__Source text__.

Controversial professor to investigate overdiagnosis of mental health and neurodivergence for Labour

John Mac

Senior Member (Voting Rights)

Labour is launching a review to decide whether some mental health and neurodivergence issues are being overdiagnosed. The Health Service Journal (HSJ) reports that a highly controversial figure will play a lead role.

The review has been ordered by Wes Streeting, secretary of state for health and social care.

According to HSJ (paywall) the chair of the review will be psychoanalyst and clinical psychologist Peter Fonagy.

The vice chair will be the hugely divisive academic Sir Simon Wessely, Professor of Psychological Medicine at the Institute of Psychiatry, Psychology & Neuroscience, Kings College.

Back in 2011, the Times called Wessely “the most hated doctor in Britain”. He was widely regarded by people living with ME/CFS as having popularised the idea that ME/CFS is a primarily a psychological condition, rather than a physical health one.

Amongst other things, this made it much more difficult for people with debilitating ME/CFS to score points for physical health activities when applying for benefits.

As a result of his publications, Wessely says he was threatened and harassed to such an extent that he gave up his research and went to work for the military in Iraq and Afghanistan, where he claimed he felt safer.

So, it is more than a little surprising that Wessely has chosen to play such a prominent role in research that could be just as controversial as his work on ME/CFS.

Especially as there is a strong probability that many people will consider the outcome of the research a foregone conclusion, with the government heavily leaning in one direction.

Back in March, the minister behind this review told the BBC that there was an “overdiagnosis” of mental health conditions and that “there’s too many people being written off”. Streeting’s comments came in the context of Labour preparing to announce massive cuts to personal independence payment (PIP) which they were subsequently forced to drop, following a backbench revolt.

__Provided information__.

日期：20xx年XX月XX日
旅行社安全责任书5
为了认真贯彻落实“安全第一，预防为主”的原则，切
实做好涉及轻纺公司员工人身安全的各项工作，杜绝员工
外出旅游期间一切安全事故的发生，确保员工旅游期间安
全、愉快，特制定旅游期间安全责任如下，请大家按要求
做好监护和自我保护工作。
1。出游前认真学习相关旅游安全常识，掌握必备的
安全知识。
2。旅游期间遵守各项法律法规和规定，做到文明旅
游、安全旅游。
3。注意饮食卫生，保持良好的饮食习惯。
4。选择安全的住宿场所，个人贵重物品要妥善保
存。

__Apply what you read__.
- a) In the article, who will chair the review?
- b) Please write out the article from "As a result" to "in one direction.", changing "foregone conclusion" to "settled matter".
The entries have no connection to the article.

__Numbered responses__.
- a) Peter Fonagy, a psychoanalyst and clinical psychologist.

- b)
As a result of his publications, Wessely says he was threatened and harassed to such an extent that he gave up his research and went to work for the military in Iraq and Afghanistan, where he claimed he felt safer.

So, it is more than a little surprising that Wessely has chosen to play such a prominent role in research that could be just as controversial as his work on ME/CFS.

Especially as there is a strong probability that many people will consider the outcome of the research a settled matter, with the government heavily leaning in one direction.